Biles escribió hace unos días: “Dejad de preguntarnos qué viene después de ganar una medalla”.

No hay mayor condena que ganar. Es una violencia mutua, la sociedad sobre ellos, ellos sobre nosotros. Son una verdad que hiere.

En un mundo donde el esfuerzo es secundario, todo es cuantificable y el sacrificio deja hueco a palabras como botox, sacarte partido o básicos de armario. Más estúpido es trasladarlos a nuestro día a día.

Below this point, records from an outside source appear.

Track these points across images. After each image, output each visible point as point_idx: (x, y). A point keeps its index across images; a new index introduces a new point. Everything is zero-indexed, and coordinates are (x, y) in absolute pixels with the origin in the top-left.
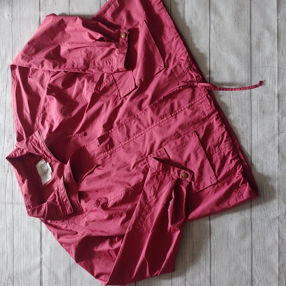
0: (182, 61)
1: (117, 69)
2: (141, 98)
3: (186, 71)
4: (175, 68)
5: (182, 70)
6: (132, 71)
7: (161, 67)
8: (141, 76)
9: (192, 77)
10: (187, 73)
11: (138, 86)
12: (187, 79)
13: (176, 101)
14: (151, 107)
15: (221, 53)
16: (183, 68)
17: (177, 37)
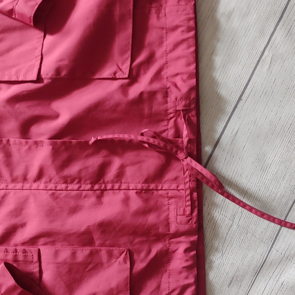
0: (173, 89)
1: (9, 7)
2: (37, 111)
3: (171, 113)
4: (152, 94)
5: (163, 107)
6: (42, 34)
7: (121, 70)
8: (66, 62)
9: (178, 134)
10: (171, 118)
11: (46, 81)
12: (164, 131)
13: (117, 163)
14: (54, 145)
15: (258, 119)
16: (170, 104)
17: (189, 30)
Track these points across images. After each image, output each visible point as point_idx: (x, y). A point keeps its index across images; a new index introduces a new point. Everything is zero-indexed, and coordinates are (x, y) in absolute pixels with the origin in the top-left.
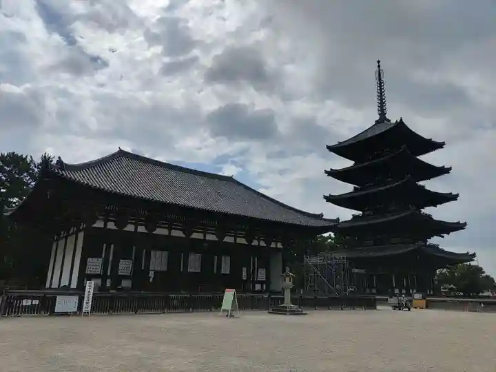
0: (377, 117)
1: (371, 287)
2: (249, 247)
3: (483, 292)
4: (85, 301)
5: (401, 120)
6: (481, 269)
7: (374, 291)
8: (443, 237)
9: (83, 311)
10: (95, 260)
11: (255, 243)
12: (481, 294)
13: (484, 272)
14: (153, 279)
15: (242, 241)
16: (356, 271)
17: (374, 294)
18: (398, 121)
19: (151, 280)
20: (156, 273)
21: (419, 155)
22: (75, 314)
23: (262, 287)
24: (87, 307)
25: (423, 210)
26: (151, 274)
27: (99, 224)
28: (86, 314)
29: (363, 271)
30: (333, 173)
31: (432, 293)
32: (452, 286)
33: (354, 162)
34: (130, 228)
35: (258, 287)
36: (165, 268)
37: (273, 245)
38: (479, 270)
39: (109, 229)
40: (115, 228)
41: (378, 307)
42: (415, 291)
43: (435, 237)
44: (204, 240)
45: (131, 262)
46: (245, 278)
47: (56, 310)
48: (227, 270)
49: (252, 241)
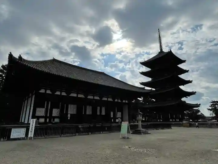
0: (159, 51)
1: (160, 119)
2: (114, 102)
4: (30, 131)
5: (170, 50)
8: (187, 98)
9: (29, 137)
10: (41, 109)
11: (116, 100)
14: (70, 118)
15: (110, 100)
19: (69, 118)
20: (71, 115)
21: (178, 65)
22: (23, 139)
24: (31, 134)
25: (180, 87)
26: (69, 116)
27: (42, 91)
28: (31, 138)
34: (58, 93)
36: (75, 113)
37: (124, 101)
39: (48, 94)
40: (50, 93)
41: (172, 128)
43: (184, 97)
44: (94, 99)
45: (59, 110)
46: (112, 116)
47: (11, 137)
48: (103, 113)
49: (115, 100)
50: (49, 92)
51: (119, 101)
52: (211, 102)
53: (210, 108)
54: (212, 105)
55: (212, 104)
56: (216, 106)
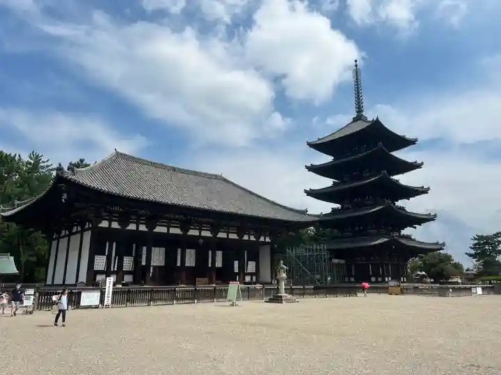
0: (355, 115)
1: (350, 276)
2: (240, 241)
3: (451, 278)
4: (106, 295)
5: (377, 118)
6: (451, 256)
7: (352, 279)
8: (415, 228)
9: (105, 304)
10: (100, 257)
11: (246, 237)
12: (450, 281)
13: (453, 260)
15: (233, 236)
16: (336, 261)
17: (352, 282)
18: (375, 119)
20: (155, 268)
21: (392, 151)
22: (97, 307)
23: (252, 279)
24: (108, 300)
25: (397, 203)
27: (104, 224)
28: (107, 307)
29: (343, 261)
30: (313, 169)
31: (405, 280)
32: (424, 273)
33: (333, 158)
34: (132, 227)
35: (248, 279)
36: (162, 263)
37: (262, 239)
38: (448, 258)
39: (113, 228)
40: (119, 227)
42: (390, 279)
43: (408, 228)
44: (200, 237)
45: (132, 258)
46: (236, 270)
47: (82, 304)
48: (219, 264)
49: (243, 236)
50: (115, 225)
51: (252, 238)
52: (475, 239)
53: (473, 252)
54: (476, 244)
55: (476, 241)
56: (487, 247)
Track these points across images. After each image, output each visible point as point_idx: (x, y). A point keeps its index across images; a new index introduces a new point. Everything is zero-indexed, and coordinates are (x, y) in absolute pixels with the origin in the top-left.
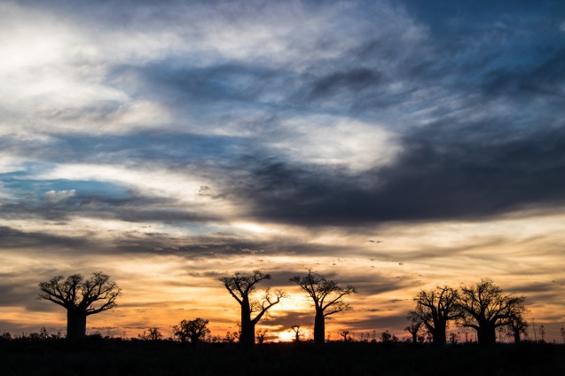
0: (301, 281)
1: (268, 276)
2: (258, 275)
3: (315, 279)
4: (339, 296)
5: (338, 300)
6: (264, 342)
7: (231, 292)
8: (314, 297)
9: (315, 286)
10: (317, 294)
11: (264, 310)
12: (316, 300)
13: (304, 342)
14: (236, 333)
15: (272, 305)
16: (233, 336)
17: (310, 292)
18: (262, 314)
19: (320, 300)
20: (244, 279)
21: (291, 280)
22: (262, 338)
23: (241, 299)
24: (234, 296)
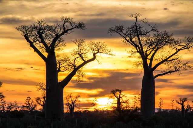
0: (125, 31)
1: (80, 26)
2: (67, 24)
3: (143, 29)
4: (174, 51)
5: (174, 57)
6: (76, 110)
7: (32, 46)
8: (141, 52)
9: (143, 39)
10: (145, 49)
11: (76, 69)
12: (144, 57)
13: (129, 111)
14: (39, 99)
15: (86, 62)
16: (35, 103)
17: (136, 46)
18: (73, 74)
19: (149, 57)
20: (50, 28)
21: (111, 30)
22: (72, 106)
23: (46, 55)
24: (36, 50)
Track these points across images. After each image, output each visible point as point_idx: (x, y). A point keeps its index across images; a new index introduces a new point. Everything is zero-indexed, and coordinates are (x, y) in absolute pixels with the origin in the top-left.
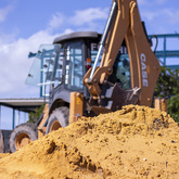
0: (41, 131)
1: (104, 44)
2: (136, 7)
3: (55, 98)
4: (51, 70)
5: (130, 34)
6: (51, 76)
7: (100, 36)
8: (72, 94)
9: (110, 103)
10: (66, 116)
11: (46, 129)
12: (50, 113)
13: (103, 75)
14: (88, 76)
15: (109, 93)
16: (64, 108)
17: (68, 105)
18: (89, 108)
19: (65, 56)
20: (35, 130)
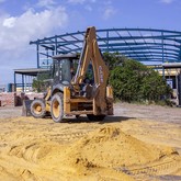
0: (48, 104)
8: (65, 87)
9: (85, 94)
10: (62, 98)
17: (62, 92)
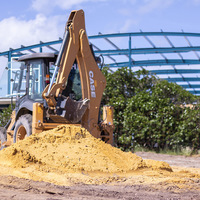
0: (10, 134)
1: (59, 65)
2: (85, 34)
3: (20, 107)
4: (17, 82)
5: (80, 55)
6: (17, 88)
7: (56, 56)
8: (34, 104)
9: (64, 112)
10: (30, 122)
11: (13, 133)
12: (17, 119)
13: (58, 90)
14: (46, 91)
15: (63, 104)
16: (29, 115)
17: (31, 113)
18: (48, 116)
19: (28, 71)
20: (4, 133)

Los logros de Nadal o Maialen Chorraut solo certifican la desigualdad que negamos. La igualdad es una ficción (ante Dios, el contrato social…) y la primera mentira es la igualdad de oportunidades.

En Saber perder de Trueba, Diablo es un entrenador que abomina celebrar los goles feos. Mientras nos inculcan que solo vale lo perfecto, para mí, la imagen de las olimpiadas es la de Carolina Marín. No por compasión, viciada como la injusticia sobre vencedor.

El crujido de la rodilla de Carolina es silencio. Es lo que no queremos ver. Tan común una lesión como la muerte. Por eso, es sobreponerse a la realidad, haberlo dado todo, no poder ir más allá.

Tendría 13 años y no sé ni como me apunté a 15 días de bici. Volví exhausto, mi amigo David con neumonía. Una tarde reventé bajando las dos ruedas. Cuando me levanté, tras repetir “estoy bien”, me di cuenta de que la bici seguía rota, no iba a venir mi padre, ni nadie.

Aprendí a echar lejía a la lechuga, a temer a la tormenta y a estar solo. Como dice, Marina Garcés, “aprender a no saber” es el primer aprendizaje.